Ia menuturkan, kehadiran tambang telah menimbulkan kerusakan hutan dan ancaman terhadap ketahanan pangan. Padahal, sektor pertanian dinilai memberikan kontribusi ekonomi yang lebih besar dibandingkan sektor pertambangan.

“Dalam 10 tahun terakhir terjadi penyusutan lahan pangan sebesar 25.000 hektare. Tambang hari ini membawa potensi kehilangan 125.000 ton gabah kering giling atau setara 70.000 ton beras per tahun,” ujarnya.

“Jumlah ini setara kebutuhan pangan 500.000 jiwa atau 20 persen populasi Lombok Tengah. Sementara sektor pertanian menyumbang 19–21 persen PDRB, lebih baik dibanding tambang yang hanya 7–9 persen PDRB,” sambungnya.

Amri menegaskan, WALHI NTB mendorong moratorium izin tambang yang dibarengi dengan langkah pemulihan lingkungan.

“Moratorium total, hentikan izin tambang baru, lakukan audit lingkungan dan tata ruang independen.
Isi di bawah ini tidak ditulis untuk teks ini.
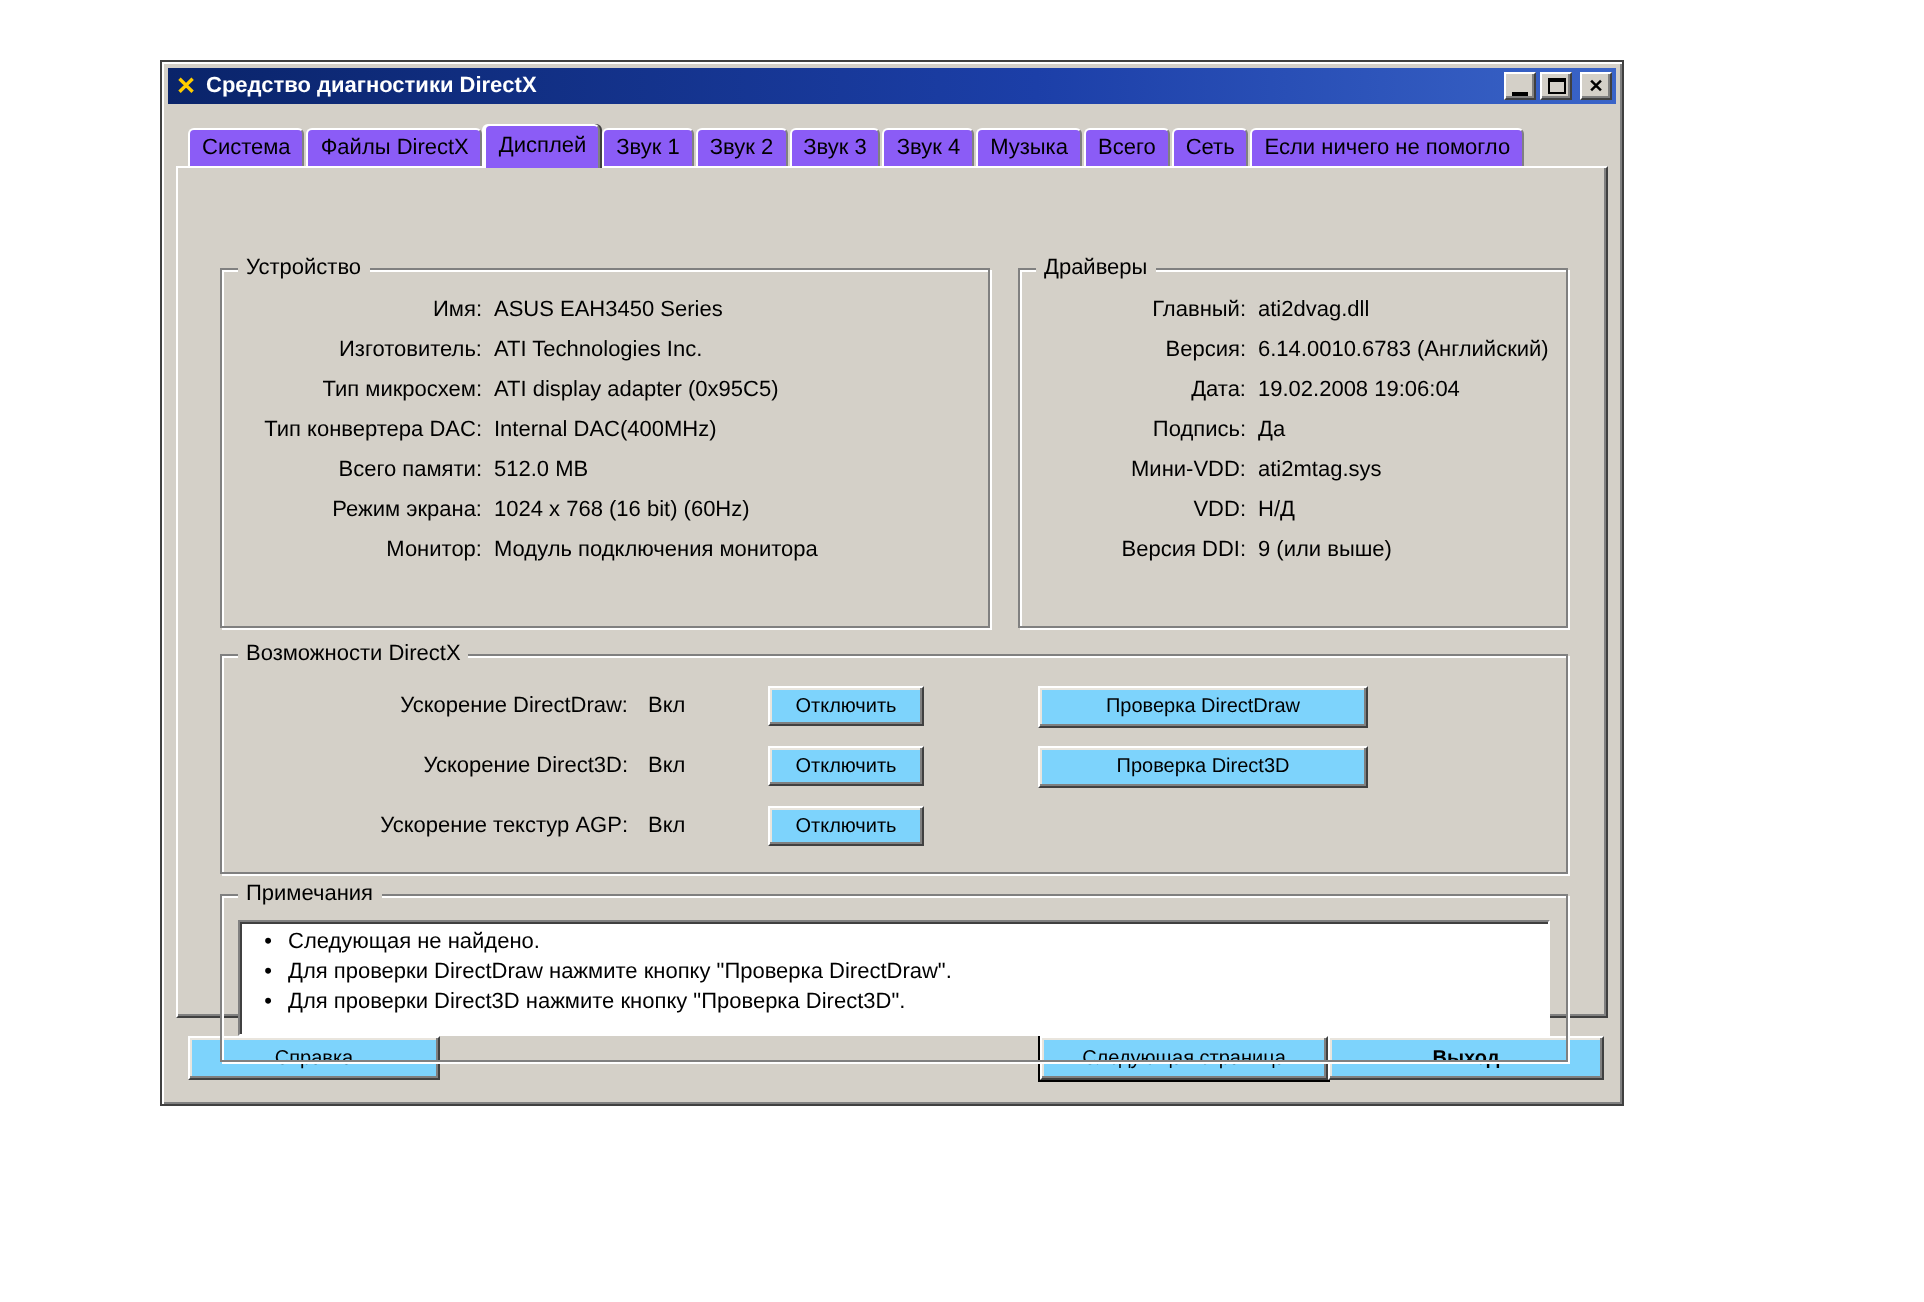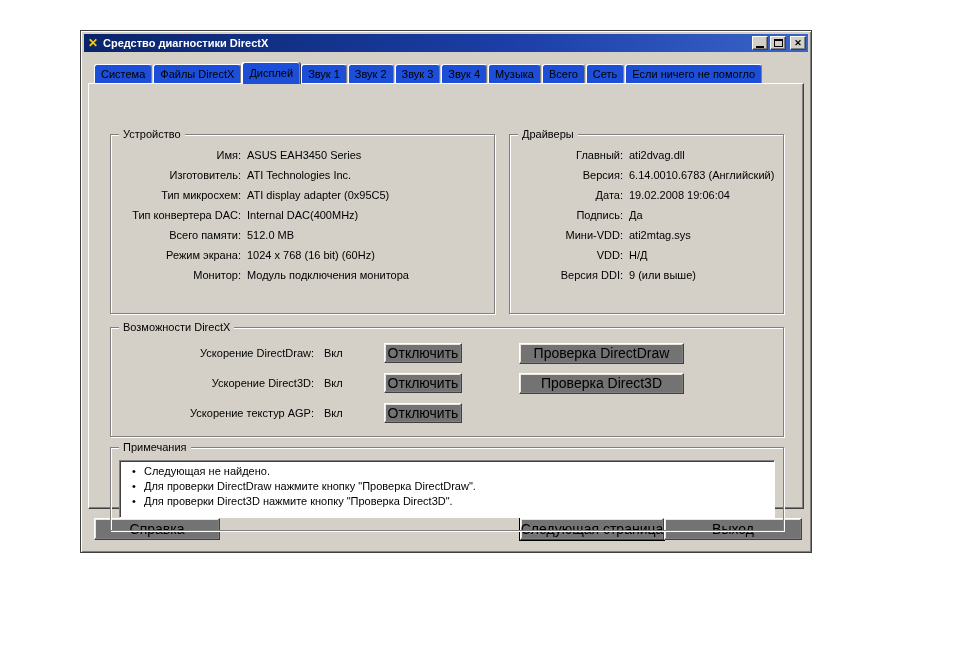--- a/index.html
+++ b/index.html
@@ -30,7 +30,7 @@
   
   .tabstrip { display:flex; align-items:flex-end; margin:10px 4px 0 10px;
               position:relative; z-index:3; }
-  .tab { background:#1d4ed8; border:1px solid; border-color:#ffffff #808080 #d4d0c8 #ffffff;
+  .tab { background:#8b5cf6; border:1px solid; border-color:#ffffff #808080 #d4d0c8 #ffffff;
          border-bottom:none; border-radius:3px 3px 0 0; padding:3px 6px;
          margin-right:1px; height:19px; white-space:nowrap; cursor:default; }
   .tab.active { height:22px; padding-top:4px; margin-bottom:-1px; position:relative; z-index:4;

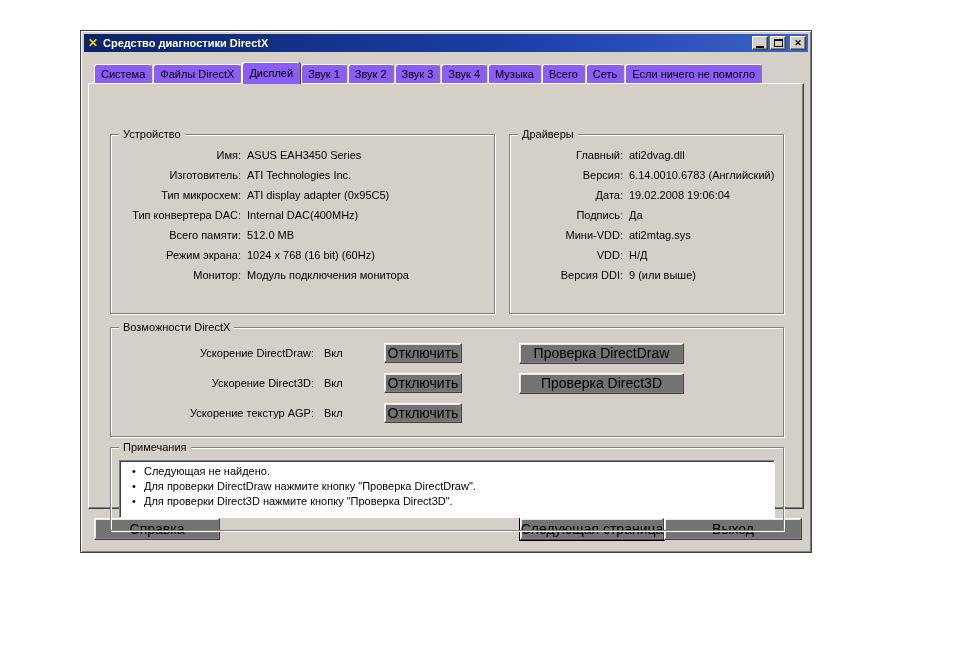--- a/index.html
+++ b/index.html
@@ -71,10 +71,10 @@
   .note-bullet { width:20px; text-align:center; flex:none; }
 
   
-  .btn { background:#737373; border:1px solid;
+  .btn { background:#7dd3fc; border:1px solid;
          border-color:#ffffff #404040 #404040 #ffffff;
          box-shadow: inset -1px -1px 0 #808080, inset 1px 1px 0 #e9e5dd;
-         font-family:inherit; font-size:14px; text-align:center;
+         font-family:inherit; font-size:10px; text-align:center;
          display:flex; align-items:center; justify-content:center;
          cursor:default; white-space:nowrap; }
   .btn.toggle { width:78px; height:20px; }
Lakukan restorasi berbasis masyarakat untuk kawasan rusak karena dampak pertambangan. Dan lakukan reorientasi ekonomi dari ekstraktif menuju pertanian berkelanjutan,” tegasnya.

Sementara itu, Peneliti SOMASI NTB, Michael Waroy, menyatakan bahwa moratorium izin tambang bukan hanya soal menghentikan eksploitasi, tetapi juga bagian dari upaya pemulihan keadilan sosial dan ekologis. Menurutnya, langkah tersebut penting untuk memperbaiki tata kelola sumber daya alam agar lebih transparan, adil, dan berkelanjutan.

“Pembangunan itu harus memikirkan masa depan ekologis atau keberlanjutan. Sehingga manfaatnya bisa dirasakan semua masyarakat,” ujarnya.